Ausência do público nos estádios
Eu tinha a experiência da Grécia, onde jogávamos muitas vezes à porta fechada. E nós sabíamos o quão esquisito aquilo era. Uma das nossas armas para o jogo foi tentarmos fazer com que os jogadores da nossa equipa fossem o mais comunicativos possível entre eles. Ou seja, que a voz dos nossos jogadores se sobrepusesse à dos da equipa contrária. E conseguimos mesmo dinamizar esse processo em treino. Felizmente temos, a esse nível, um jogador como o Coady que faz ouvir a voz dele em todo o campo. Mesmo nós, equipa técnica, tentamos dar instruções muito mais alto do que a equipa contrária. Uma das vantagens que nós temos, e que eu nunca tinha pensado nisto antes da pandemia, é o facto de conseguirmos perceber as instruções que a equipa contrária está a dar e nós termos a possibilidade de falar em português. Coisa que eles nunca vão perceber. E, muitas vezes, se estivermos atentos ao banco da equipa contrária, conseguimos entender o que é que aquele treinador está a pretender naquele momento e, imediatamente, tentamos corrigir algum posicionamento nosso. Basicamente, tentamos, nestas adversidades, criar o maior número de vantagens para nós. Mas, sem dúvida, sentimos falta do público.
Apoio fora do estádio antes dos jogos
Não existe. Penso mesmo, não tenho a certeza, que esses ajuntamentos aqui serão ilegais.
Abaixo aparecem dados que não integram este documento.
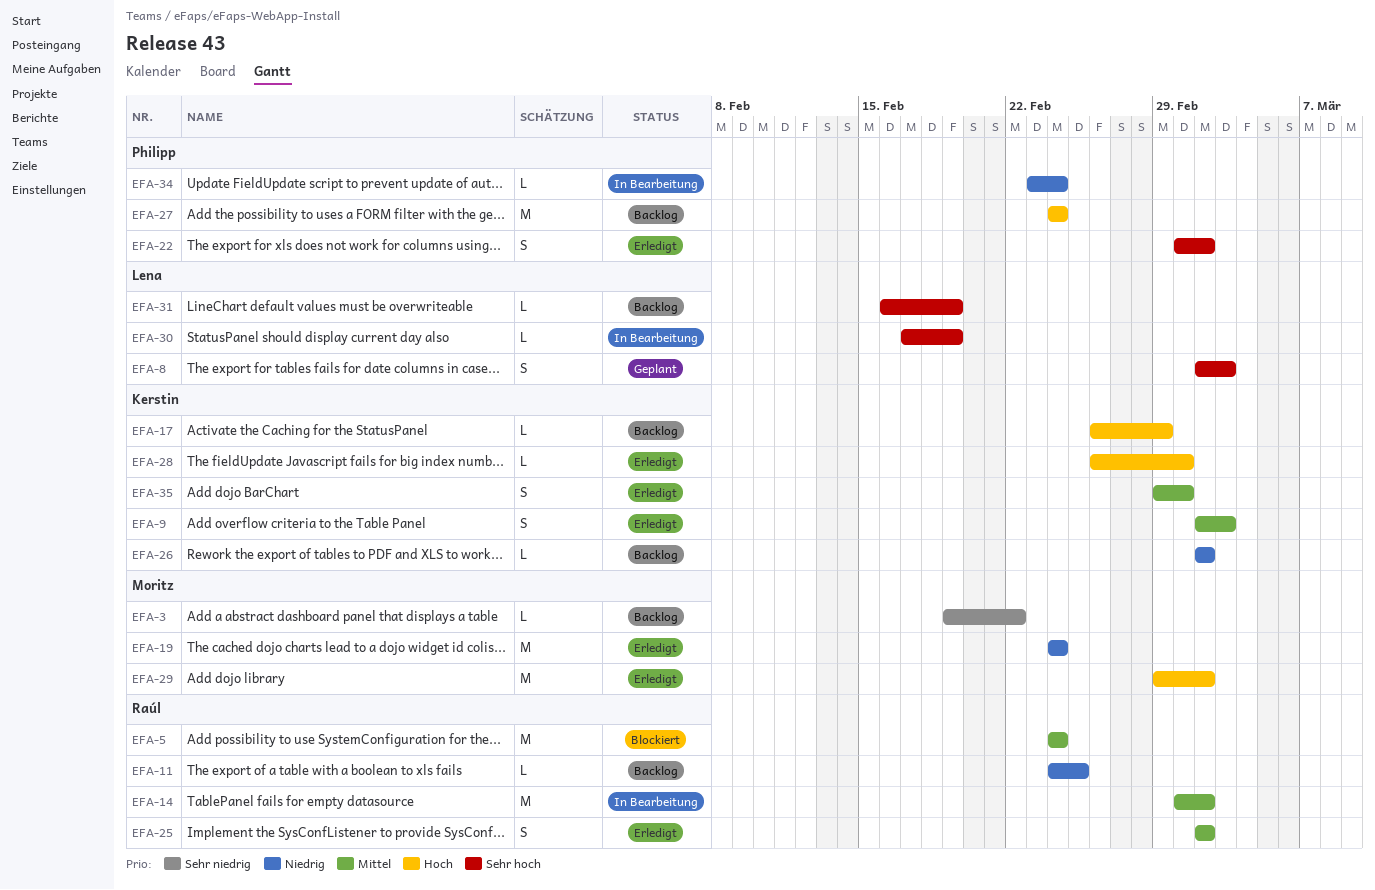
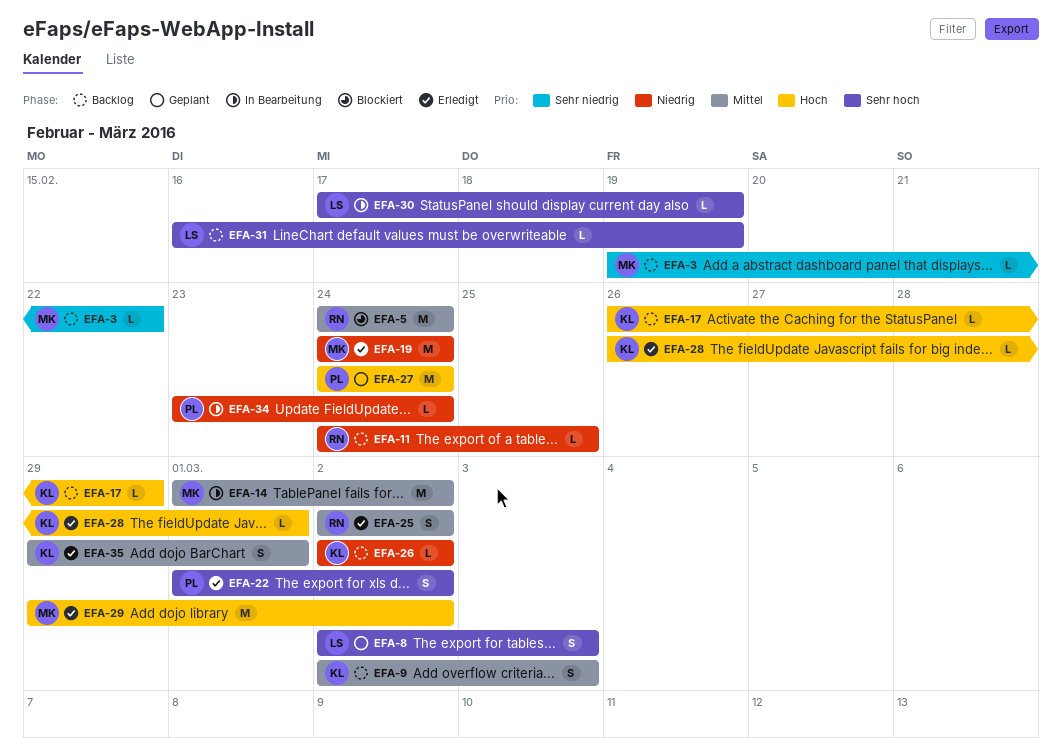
EFA-9, status: Erledigt -> Backlog
EFA-14, owner: Raúl -> Moritz
EFA-27, status: Backlog -> Geplant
Portanto, para nós, temos este sentimento. Neste momento, existe pouca diferença entre jogar em casa ou jogar fora. A falta de público faz com que as equipas cometam mais erros do que, normalmente, cometeriam. A pressão de falhar já não parece tão grande como quando existiam os adeptos. Provavelmente, os jogadores arriscam mais. A equipa de arbitragem, também, estará a tomar melhores decisões. Porque não estão a existir tantas influências externas no momento de decisões mais duvidosas, como num lançamento de linha lateral duvidoso e em que o público, se calhar, consegue interferir. Sentimos, também, que quando as equipas estão a perder sentem a falta do público para conseguirem virar um resultado. É mais difícil.